An unprecedented, richly, detailed, and clear-eyed exploration of Islam in European history and civilization
Tensions over Islam were escalating in Europe even before 9/11. Since then, repeated episodes of terrorism together with the refugee crisis have dramatically increased the divide between the majority population and Muslim communities, pushing the debate well beyond concerns over language and female dress. Meanwhile, the parallel rise of right-wing, nationalist political parties throughout the continent, often espousing anti-Muslim rhetoric, has shaken the foundation of the European Union to its very core.
Many Europeans see Islam as an alien, even barbaric force that threatens to overwhelm them and their societies. Muslims, by contrast, struggle to find a place in Europe in the face of increasing intolerance. In tandem, anti-Semitism and other forms of discrimination cause many on the continent to feel unwelcome in their European homes.
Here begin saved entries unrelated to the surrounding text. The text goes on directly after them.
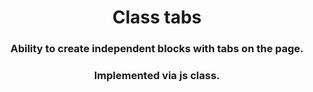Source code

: <h1 align='center'>Class tabs</h1>
<h3 align='center'>Ability to create independent blocks with tabs on the page.</h3>

<h3 align='center'>Implemented via js class.</h3>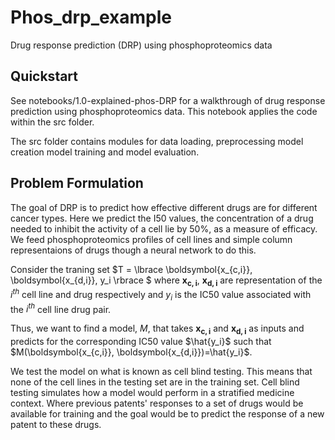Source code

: # Phos_drp_example
Drug response prediction (DRP) using phosphoproteomics data

## Quickstart 
See notebooks/1.0-explained-phos-DRP for a walkthrough of drug response prediction using phosphoproteomics data. This notebook applies the code within the src folder.

The src folder contains modules for data loading, preprocessing model creation model training and model evaluation. 


## Problem Formulation 

The goal of DRP is to predict how effective different drugs are for different cancer types. 
Here we predict the I50 values, the concentration of a drug needed to inhibit the activity of a cell lie by 50%, as a measure of efficacy. 
We feed phosphoproteomics profiles of cell lines and simple column representaions of drugs though a neural network to do this. 

Consider the traning set $T = \lbrace \boldsymbol{x_{c,i}}, \boldsymbol{x_{d,i}}, y_i \rbrace $ where 
$\boldsymbol{x_{c,i}}$, $\boldsymbol{x_{d,i}}$  are representation of the $i^{th}$ cell line and drug respectively and
 $y_i$ is the IC50 value associated with the $i^{th}$ cell line drug pair.

 Thus, we want to find a model, $M$, that takes $\boldsymbol{x_{c,i}}$ and $\boldsymbol{x_{d,i}}$ as inputs and predicts for the corresponding IC50 value $\hat{y_i}$ such that $M(\boldsymbol{x_{c,i}}, \boldsymbol{x_{d,i}})=\hat{y_i}$.

We test the model on what is known as cell blind testing. This means that none of the cell lines in the testing set are in the training set. Cell blind testing simulates how a model would perform in a stratified medicine context. Where previous patents' responses to a set of drugs would be available for training and the goal would be to predict the response of a new patent to these drugs. 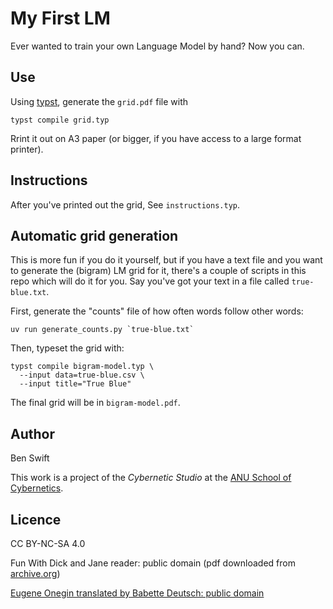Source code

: # My First LM

Ever wanted to train your own Language Model by hand? Now you can.

## Use

Using [typst](https://typst.app/), generate the `grid.pdf` file with

    typst compile grid.typ

Rrint it out on A3 paper (or bigger, if you have access to a large format
printer).

## Instructions

After you've printed out the grid, See `instructions.typ`.

## Automatic grid generation

This is more fun if you do it yourself, but if you have a text file and you want
to generate the (bigram) LM grid for it, there's a couple of scripts in this
repo which will do it for you. Say you've got your text in a file called
`true-blue.txt`.

First, generate the "counts" file of how often words follow other words:

    uv run generate_counts.py `true-blue.txt`

Then, typeset the grid with:

    typst compile bigram-model.typ \
      --input data=true-blue.csv \
      --input title="True Blue"

The final grid will be in `bigram-model.pdf`.

## Author

Ben Swift

This work is a project of the _Cybernetic Studio_ at the
[ANU School of Cybernetics](https://cybernetics.anu.edu.au).

## Licence

CC BY-NC-SA 4.0

Fun With Dick and Jane reader: public domain (pdf downloaded from
[archive.org](https://ia800907.us.archive.org/31/items/funwithdickjane0000gray/funwithdickjane0000gray.pdf))

[Eugene Onegin translated by Babette Deutsch: public domain](https://archive.org/stream/in.ernet.dli.2015.165902/2015.165902.Eugene-Onegin-A-Novel-In-Verse_djvu.txt)
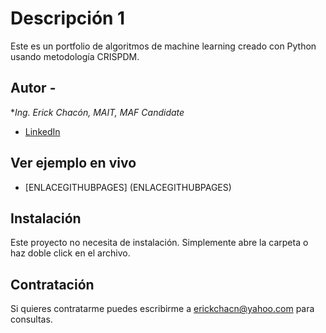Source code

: # Descripción 1
Este es un portfolio de algoritmos de machine learning creado con Python usando metodología CRISPDM. 

## Autor -
**Ing. Erick Chacón, MAIT, MAF Candidate*

* [LinkedIn](https://www.linkedin.com/in/erickfernandochacon/)

## Ver ejemplo en vivo
- [ENLACEGITHUBPAGES] (ENLACEGITHUBPAGES)

## Instalación
Este proyecto no necesita de instalación. Simplemente abre la carpeta o haz doble click en el archivo.

## Contratación
Si quieres contratarme puedes escribirme a erickchacn@yahoo.com para consultas.
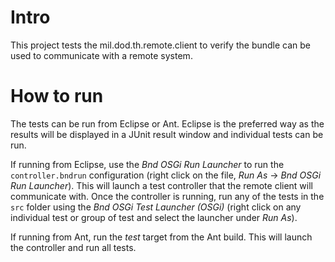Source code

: <!--
==============================================================================
 This software is part of the Open Standard for Unattended Sensors (OSUS)
 reference implementation (OSUS-R).

 To the extent possible under law, the author(s) have dedicated all copyright
 and related and neighboring rights to this software to the public domain
 worldwide. This software is distributed without any warranty.

 You should have received a copy of the CC0 Public Domain Dedication along
 with this software. If not, see
 <http://creativecommons.org/publicdomain/zero/1.0/>.
==============================================================================
-->

# Intro

This project tests the mil.dod.th.remote.client to verify the bundle can be used to communicate
with a remote system.

# How to run

The tests can be run from Eclipse or Ant. Eclipse is the preferred way as the results will be displayed in a JUnit 
result window and individual tests can be run. 

If running from Eclipse, use the *Bnd OSGi Run Launcher* to run the `controller.bndrun` configuration (right click on
the file, *Run As* -> *Bnd OSGi Run Launcher*). This will launch a test controller that the remote client will 
communicate with. Once the controller is running, run any of the tests in the `src` folder using the *Bnd OSGi Test 
Launcher (OSGi)* (right click on any individual test or group of test and select the launcher under *Run As*).

If running from Ant, run the *test* target from the Ant build. This will launch the controller and run all tests.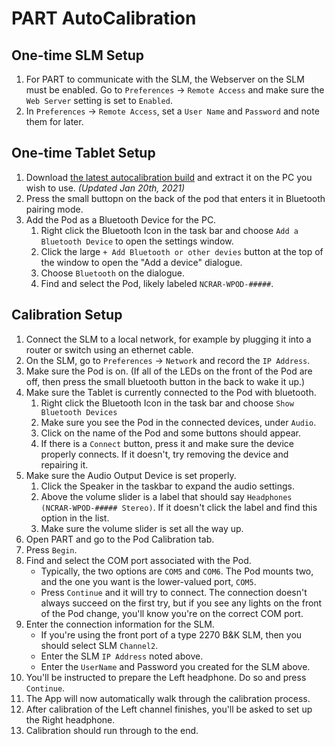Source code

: # PART AutoCalibration

## One-time SLM Setup

1. For PART to communicate with the SLM, the Webserver on the SLM must be enabled.  Go to `Preferences` -> `Remote Access` and make sure the `Web Server` setting is set to `Enabled`.
2. In `Preferences` -> `Remote Access`, set a `User Name` and `Password` and note them for later.

## One-time Tablet Setup

1. Download [the latest autocalibration build](https://bgcgamefiles.s3.us-east-2.amazonaws.com/PART/Builds/Test/PART_AutoCalibration32.zip) and extract it on the PC you wish to use. _(Updated Jan 20th, 2021)_
2. Press the small buttopn on the back of the pod that enters it in Bluetooth pairing mode.
3. Add the Pod as a Bluetooth Device for the PC.
    1. Right click the Bluetooth Icon in the task bar and choose `Add a Bluetooth Device` to open the settings window.
    2. Click the large `+ Add Bluetooth or other devies` button at the top of the window to open the "Add a device" dialogue.
    3. Choose `Bluetooth` on the dialogue.
    4. Find and select the Pod, likely labeled `NCRAR-WPOD-#####`.

## Calibration Setup

1. Connect the SLM to a local network, for example by plugging it into a router or switch using an ethernet cable.
2. On the SLM, go to `Preferences` -> `Network` and record the `IP Address`.
3. Make sure the Pod is on. (If all of the LEDs on the front of the Pod are off, then press the small bluetooth button in the back to wake it up.)
4. Make sure the Tablet is currently connected to the Pod with bluetooth.
    1. Right click the Bluetooth Icon in the task bar and choose `Show Bluetooth Devices`
    2. Make sure you see the Pod in the connected devices, under `Audio`.
    3. Click on the name of the Pod and some buttons should appear.
    4. If there is a `Connect` button, press it and make sure the device properly connects. If it doesn't, try removing the device and repairing it.
5. Make sure the Audio Output Device is set properly.
    1. Click the Speaker in the taskbar to expand the audio settings.
    2. Above the volume slider is a label that should say `Headphones (NCRAR-WPOD-##### Stereo)`.  If it doesn't click the label and find this option in the list.
    3. Make sure the volume slider is set all the way up.
6. Open PART and go to the Pod Calibration tab.
7. Press `Begin`.
8. Find and select the COM port associated with the Pod.
    * Typically, the two options are `COM5` and `COM6`. The Pod mounts two, and the one you want is the lower-valued port, `COM5`.
    * Press `Continue` and it will try to connect. The connection doesn't always succeed on the first try, but if you see any lights on the front of the Pod change, you'll know you're on the correct COM port.
9. Enter the connection information for the SLM.
    * If you're using the front port of a type 2270 B&K SLM, then you should select SLM `Channel2`.
    * Enter the SLM `IP Address` noted above.
    * Enter the `UserName` and Password you created for the SLM above.
10. You'll be instructed to prepare the Left headphone. Do so and press `Continue`.
11. The App will now automatically walk through the calibration process.
12. After calibration of the Left channel finishes, you'll be asked to set up the Right headphone.
13. Calibration should run through to the end.
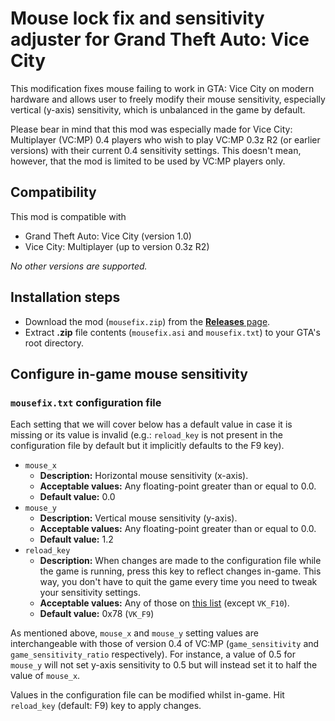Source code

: # Mouse lock fix and sensitivity adjuster for Grand Theft Auto: Vice City
This modification fixes mouse failing to work in GTA: Vice City on modern
hardware and allows user to freely modify their mouse sensitivity, especially
vertical (y-axis) sensitivity, which is unbalanced in the game by default.

Please bear in mind that this mod was especially made for Vice City: Multiplayer
(VC:MP) 0.4 players who wish to play VC:MP 0.3z R2 (or earlier versions) with
their current 0.4 sensitivity settings. This doesn't mean, however, that the mod
is limited to be used by VC:MP players only.

## Compatibility
This mod is compatible with
- Grand Theft Auto: Vice City (version 1.0)
- Vice City: Multiplayer (up to version 0.3z R2)

*No other versions are supported.*

## Installation steps
- Download the mod (`mousefix.zip`) from the [**Releases** page](https://github.com/sfwidde/gta-vc-mouse-fix/releases/latest).
- Extract **.zip** file contents (`mousefix.asi` and `mousefix.txt`) to your
GTA's root directory.

## Configure in-game mouse sensitivity
### `mousefix.txt` configuration file
Each setting that we will cover below has a default value in case it is missing
or its value is invalid (e.g.: `reload_key` is not present in the configuration
file by default but it implicitly defaults to the F9 key).

- `mouse_x`
	- **Description:** Horizontal mouse sensitivity (x-axis).
	- **Acceptable values:** Any floating-point greater than or equal to 0.0.
	- **Default value:** 0.0
- `mouse_y`
	- **Description:** Vertical mouse sensitivity (y-axis).
	- **Acceptable values:** Any floating-point greater than or equal to 0.0.
	- **Default value:** 1.2
- `reload_key`
	- **Description:** When changes are made to the configuration file while the
	game is running, press this key to reflect changes in-game. This way, you
	don't have to quit the game every time you need to tweak your sensitivity
	settings.
	- **Acceptable values:** Any of those on [this list](https://learn.microsoft.com/en-us/windows/win32/inputdev/virtual-key-codes)
	(except `VK_F10`).
	- **Default value:** 0x78 (`VK_F9`)

As mentioned above, `mouse_x` and `mouse_y` setting values are interchangeable
with those of version 0.4 of VC:MP (`game_sensitivity` and
`game_sensitivity_ratio` respectively). For instance, a value of 0.5 for
`mouse_y` will not set y-axis sensitivity to 0.5 but will instead set it to half
the value of `mouse_x`.

Values in the configuration file can be modified whilst in-game. Hit
`reload_key` (default: F9) key to apply changes.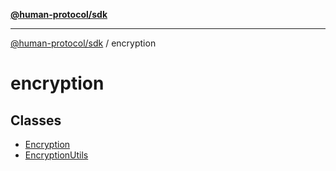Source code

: [**@human-protocol/sdk**](../README.md)

***

[@human-protocol/sdk](../modules.md) / encryption

# encryption

## Classes

- [Encryption](classes/Encryption.md)
- [EncryptionUtils](classes/EncryptionUtils.md)
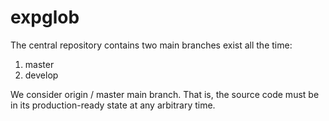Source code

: expglob
=====

The central repository contains two main branches exist all the time:

1. master
2. develop

We consider origin / master main branch. That is, the source code must be in its production-ready state at any arbitrary time.
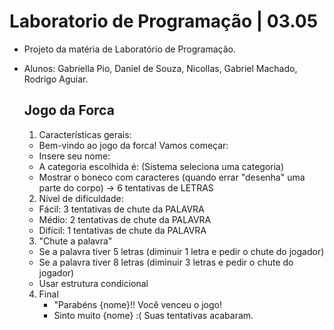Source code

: # Laboratorio de Programação | 03.05

- Projeto da matéria de Laboratório de Programação.
- Alunos: Gabriella Pio, Daniel de Souza, Nicollas, Gabriel Machado, Rodrigo Aguiar.

  ## Jogo da Forca
 
    1. Características gerais:
    - Bem-vindo ao jogo da forca! Vamos começar:
    - Insere seu nome:
    - A categoria escolhida é: (Sistema seleciona uma categoria)
    - Mostrar o boneco com caracteres (quando errar "desenha" uma parte do corpo) -> 6 tentativas de LETRAS
 
    2. Nível de dificuldade:
    - Fácil: 3 tentativas de chute da PALAVRA
    - Médio: 2 tentativas de chute da PALAVRA
    - Difícil: 1 tentativas de chute da PALAVRA
      
    3. "Chute a palavra"
     - Se a palavra tiver 5 letras (diminuir 1 letra e pedir o chute do jogador)
     - Se a palavra tiver 8 letras (diminuir 3 letras e pedir o chute do jogador)
     - Usar estrutura condicional
  
    4. Final
       - "Parabéns {nome}!! Você venceu o jogo!
       - Sinto muito {nome} :( Suas tentativas acabaram.
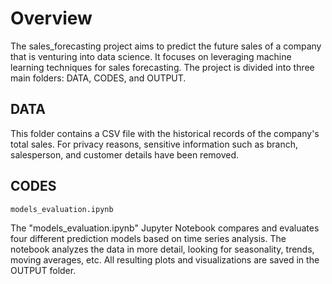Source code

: # Overview
The sales_forecasting project aims to predict the future sales of a company that is venturing into data science. It focuses on leveraging machine learning techniques for sales forecasting. The project is divided into three main folders: DATA, CODES, and OUTPUT.

## DATA
This folder contains a CSV file with the historical records of the company's total sales. For privacy reasons, sensitive information such as branch, salesperson, and customer details have been removed.

## CODES
`models_evaluation.ipynb`

The "models_evaluation.ipynb" Jupyter Notebook compares and evaluates four different prediction models based on time series analysis. The notebook analyzes the data in more detail, looking for seasonality, trends, moving averages, etc. All resulting plots and visualizations are saved in the OUTPUT folder.
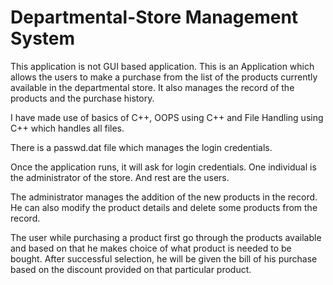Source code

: # Departmental-Store Management System

This application is not GUI based application.
This is an Application which allows the users to make a purchase from the list of the products currently 
available in the departmental store. 
It also manages the record of the products and the purchase history.

I have made use of basics of C++, OOPS using C++ and File Handling using C++ which handles all files.

There is a passwd.dat file which manages the login credentials.

Once the application runs, it will ask for login credentials. 
One individual is the administrator of the store.
And rest are the users.

The administrator manages the addition of the new products in the record. 
He can also modify the product details and delete some products from the record.

The user while purchasing a product first go through the products available 
and based on that he makes choice of what product is needed to be bought.
After successful selection, he will be given the bill of his purchase based 
on the discount provided on that particular product.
Akbar Ahmed, an internationally renowned Islamic scholar, traveled across Europe over the course of four years with his team of researchers and interviewed Muslims and non-Muslims from all walks of life to investigate questions of Islam, immigration, and identity. They spoke with some of Europe's most prominent figures, including presidents and prime ministers, archbishops, chief rabbis, grand muftis, heads of right-wing parties, and everyday Europeans from a variety of backgrounds. Their findings reveal a story of the place of Islam in European history and civilization that is more interwoven and complex than the reader might imagine, while exposing both the misunderstandings and the opportunities for Europe and its Muslim communities to improve their relationship. Along with an analysis of what has gone wrong and why, this urgent study, the fourth in a quartet examining relations between the West and the Muslim world, features recommendations for promoting integration and pluralism in the twenty-first century.